The specific vaporizer known as the e-cigarette has made rapid in-roads among U.S. adolescents in recent years. In 2015, a substantially higher percentage of adolescents used e-cigarettes in the past 30 days than had smoked regular cigarettes. Specifically, in eighth grade the respective percentages are 9.5 percent vs. 3.6 percent, in 10th grade they are 14 percent vs. 6.3 percent, and in 12th grade they are 16.2 percent vs. 11.4 percent.

“Part of the reason for the popularity of vaporizers such as e-cigarettes is the perception that they do not harm health,” Miech said.

Only 19 percent of eighth-graders believe there is a great risk of people harming themselves with regular use of e-cigarettes. This compares to 63 percent of eighth-graders who think there is a great risk of people harming themselves by smoking one or more packs of tobacco cigarettes a day.

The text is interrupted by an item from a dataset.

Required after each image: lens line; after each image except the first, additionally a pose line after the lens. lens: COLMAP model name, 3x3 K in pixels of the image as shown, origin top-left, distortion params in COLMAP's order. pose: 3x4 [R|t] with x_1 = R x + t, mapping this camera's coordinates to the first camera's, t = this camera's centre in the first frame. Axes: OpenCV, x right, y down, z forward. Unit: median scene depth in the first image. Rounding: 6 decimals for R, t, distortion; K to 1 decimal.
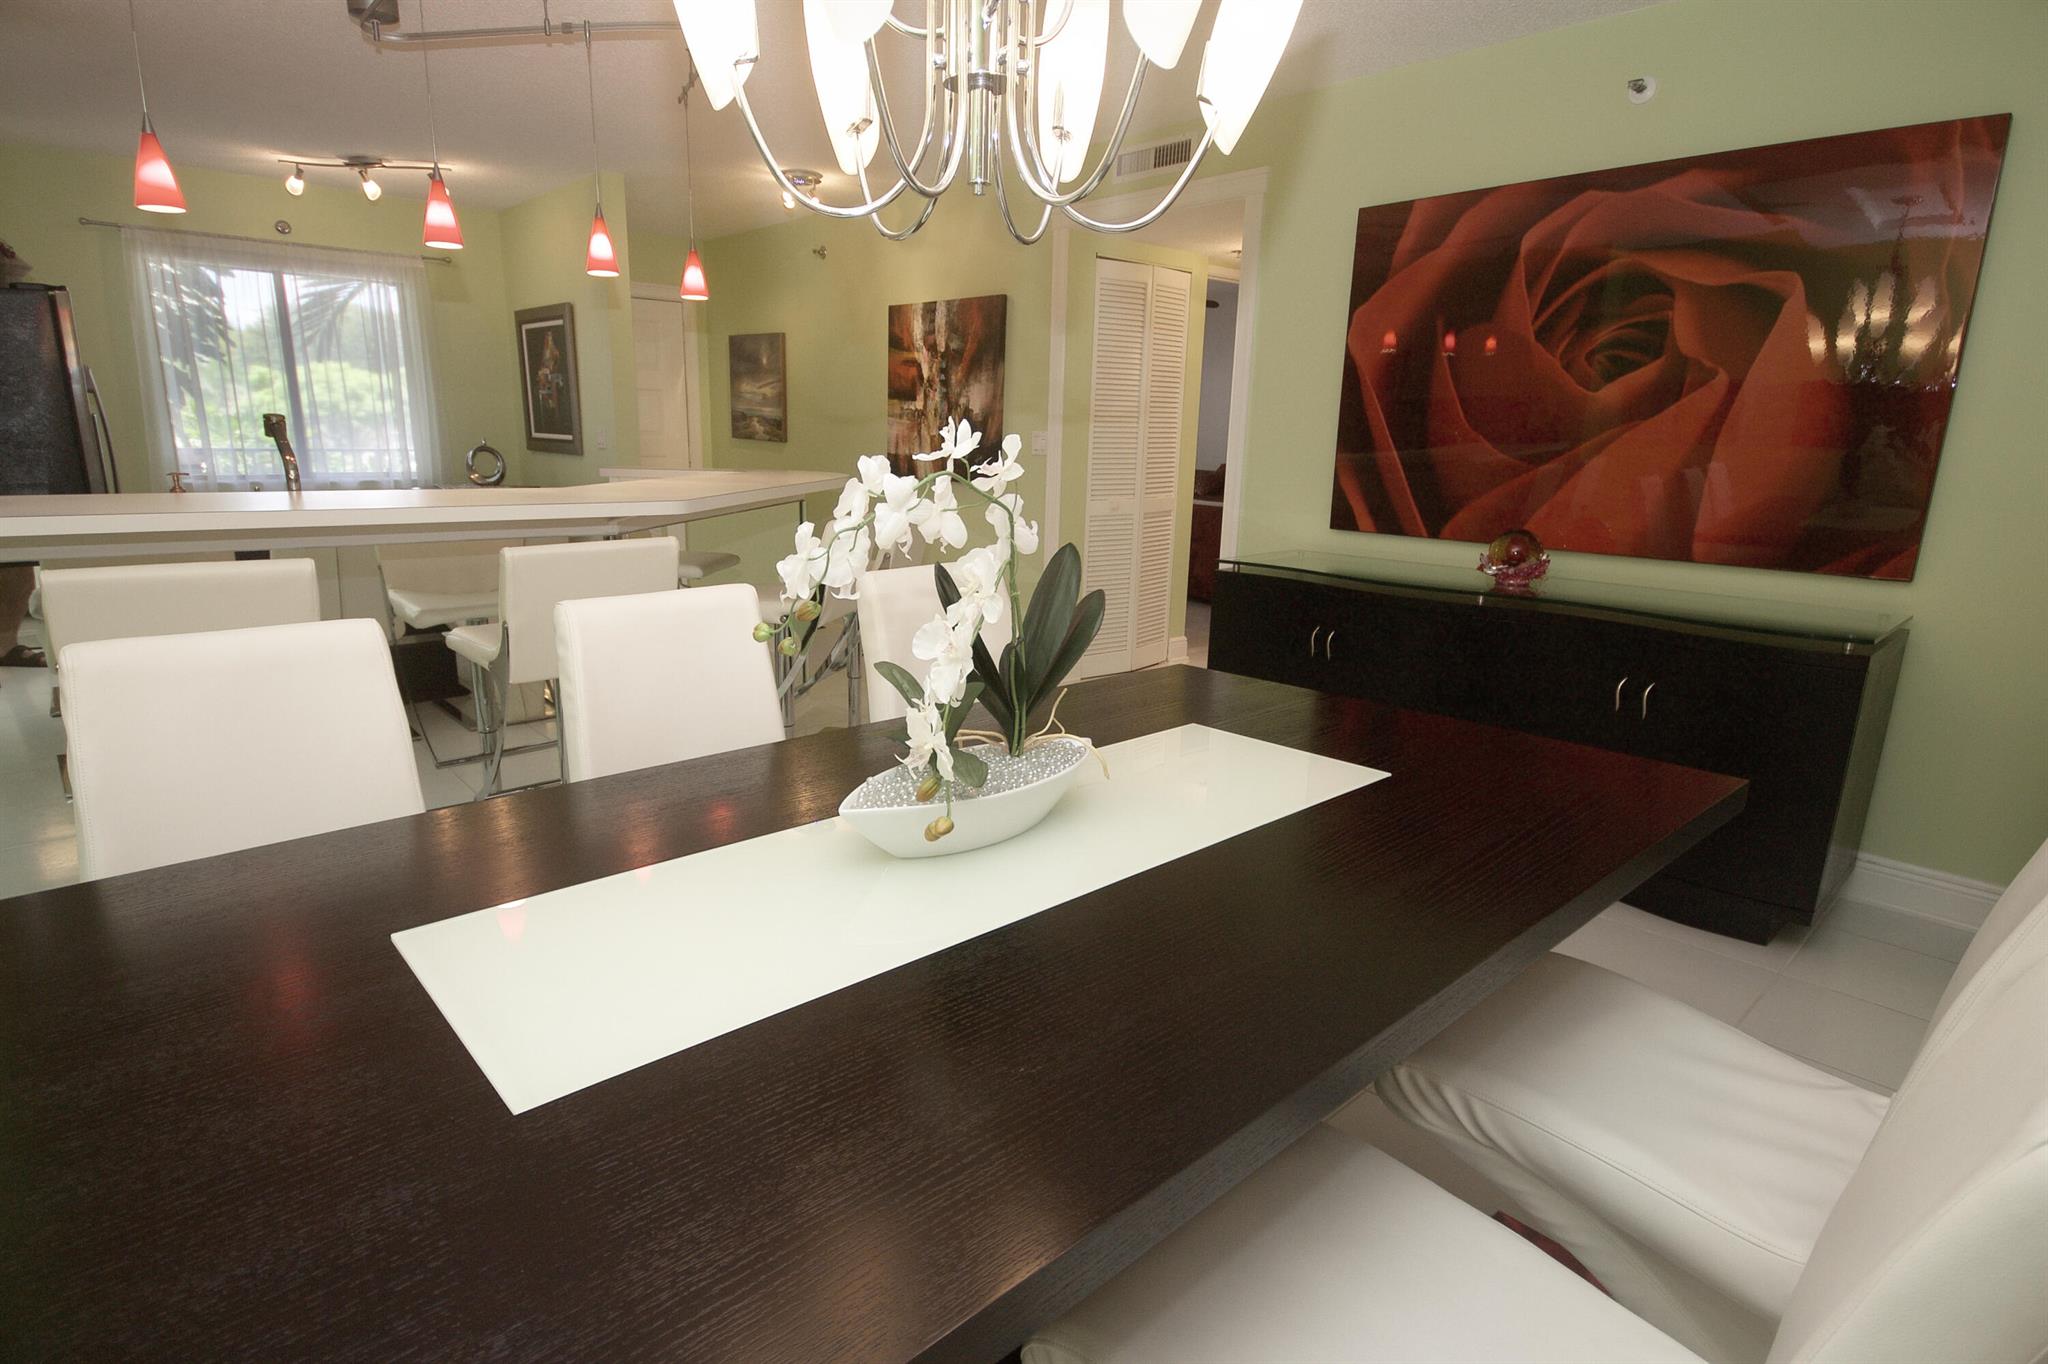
lens RADIAL K [[1042.4, 0, 967.8], [0, 1042.4, 683.1], [0, 0, 1]] dist [-0.002156, -0.001529]
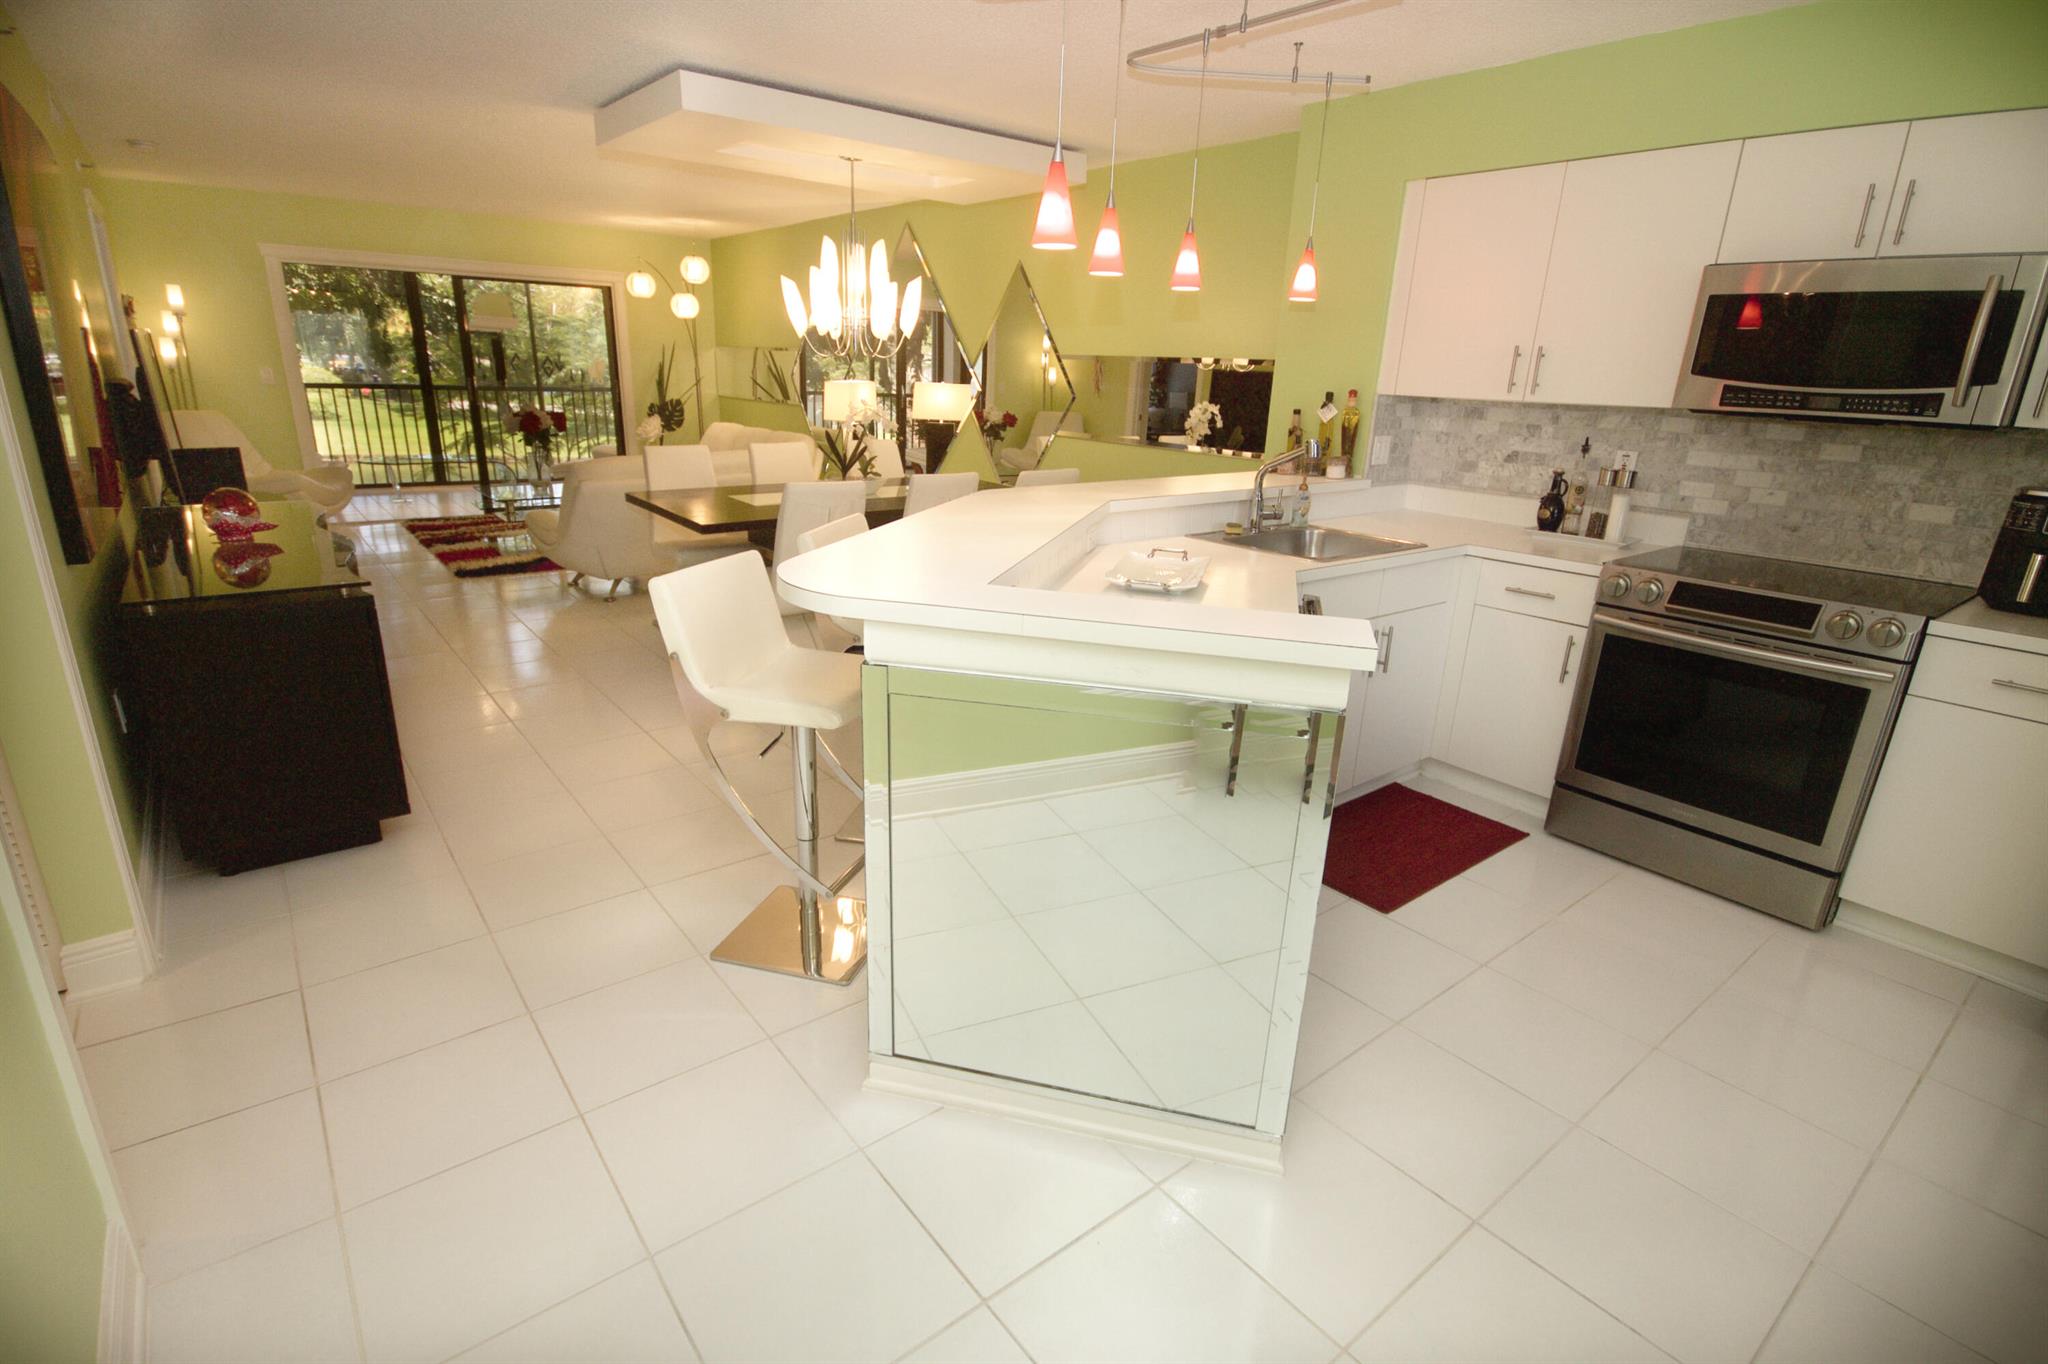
lens RADIAL K [[977.0, 0, 1016.8], [0, 977.0, 683.1], [0, 0, 1]] dist [0.010462, -0.010910]
pose [[-0.997314, -0.066247, 0.031243, -0.184588], [-0.039917, 0.849233, 0.526507, -0.298805], [-0.061412, 0.523845, -0.849597, 1.052711]]
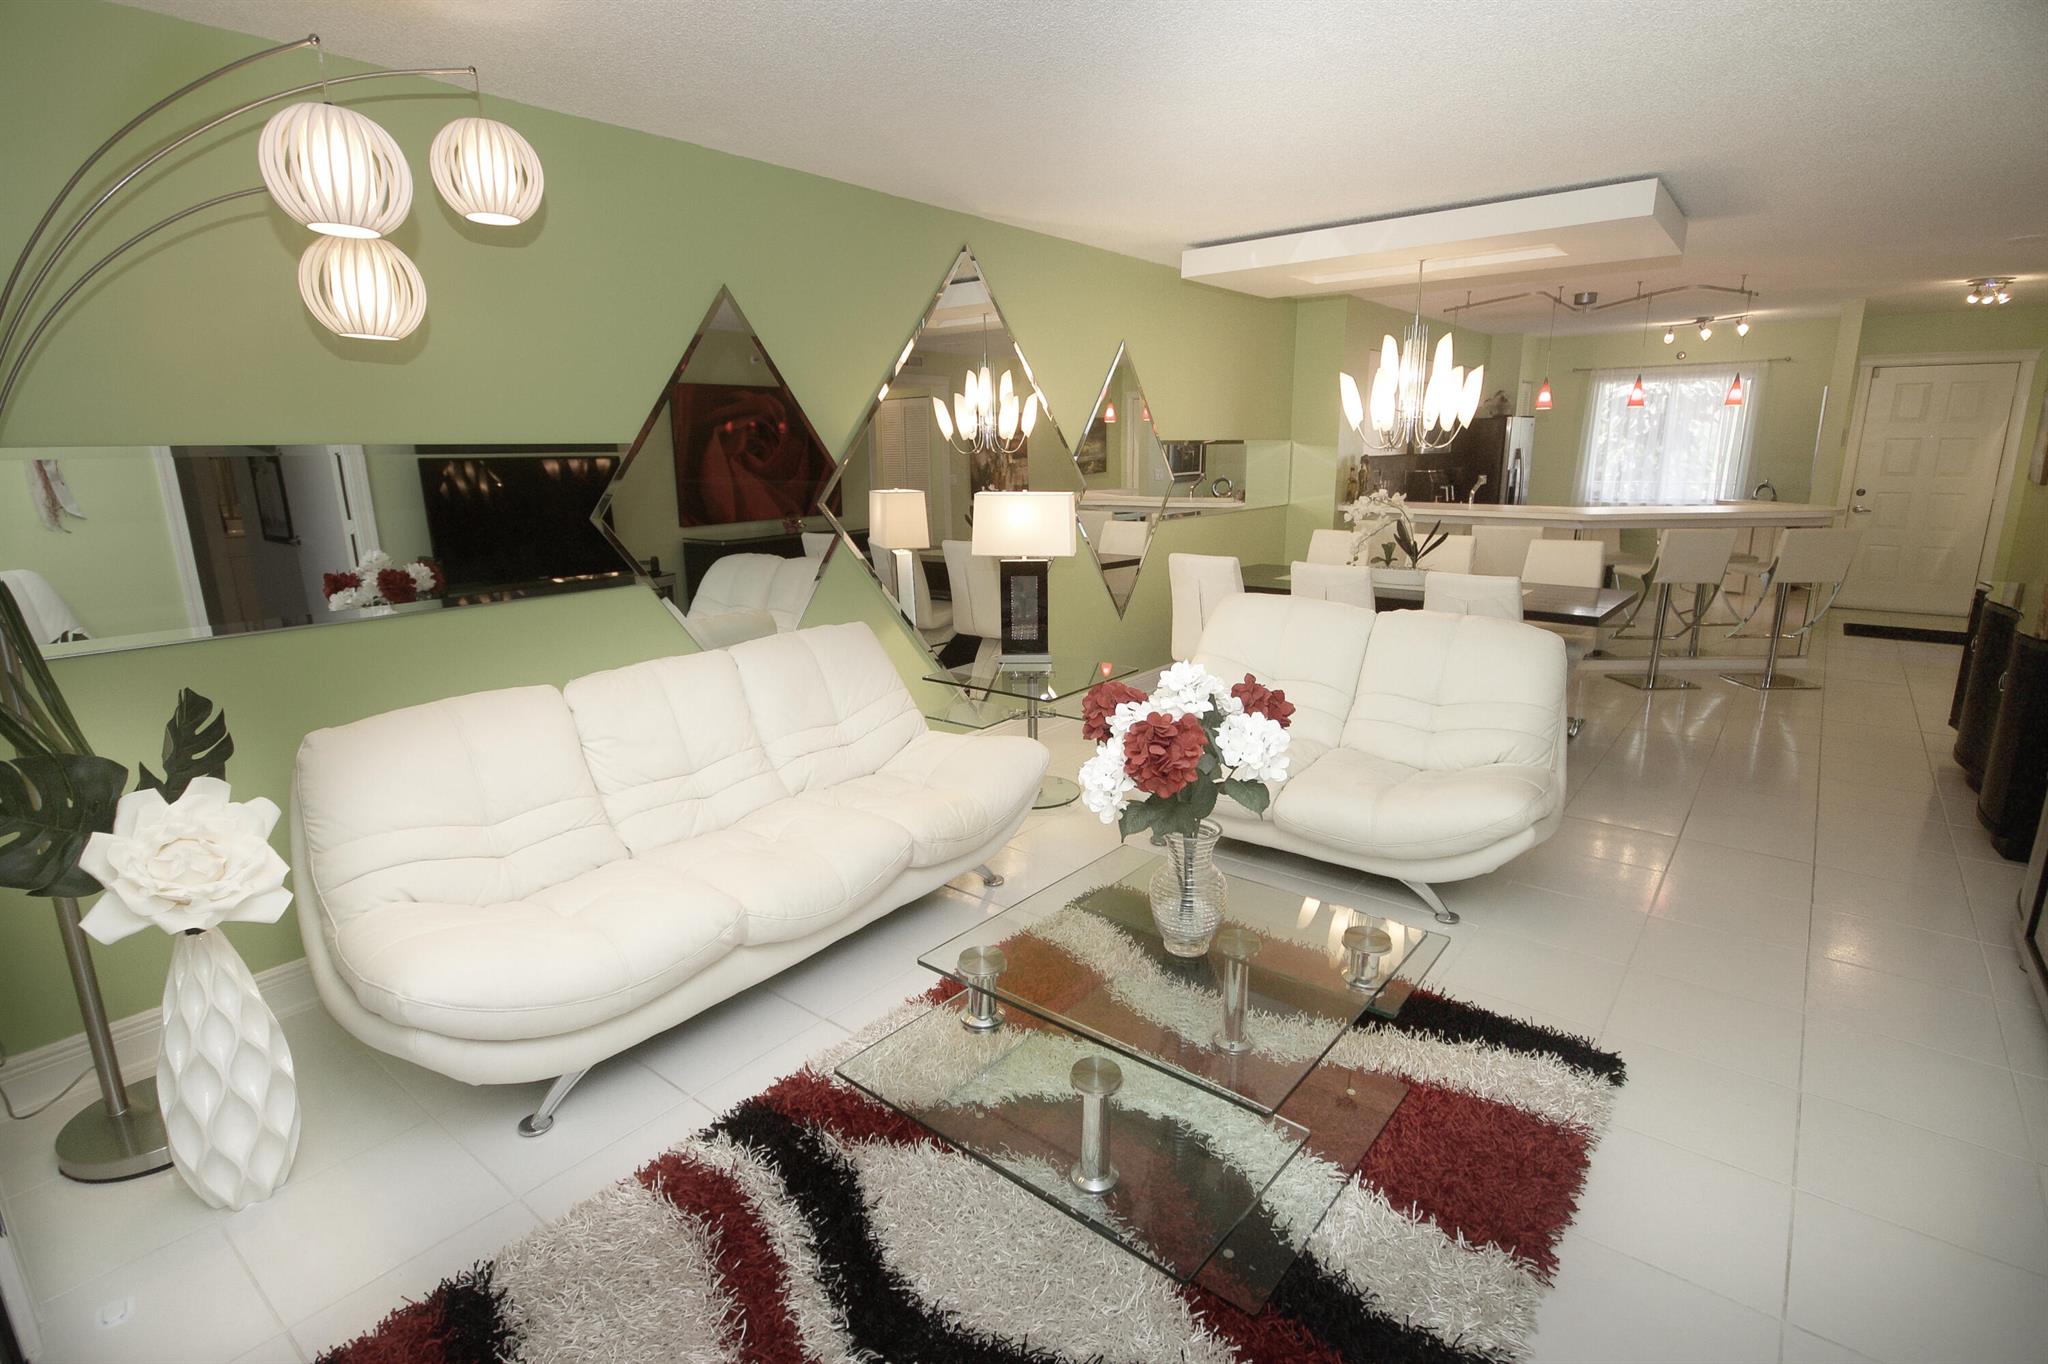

Because e-cigarettes are relatively new, a comprehensive assessment of their health impact — especially their long-term consequences — has yet to be developed, Miech said.

“E-cigarettes seem to be used in different ways at different ages,” he said. “Our finding that so few adolescents use e-cigarettes to stop smoking contrasts with studies of adults, who are more likely to use e-cigarettes to try to stop smoking cigarettes.”

Miech said that removing flavoring from e-cigarettes could be one way to reduce use among youth, while still making e-cigarettes available to adults who want to use them to quit smoking. He points out that in 2009 the Food and Drug Administration prohibited the addition of flavors (except menthol) to cigarettes, which likely helped reduce youth cigarette use.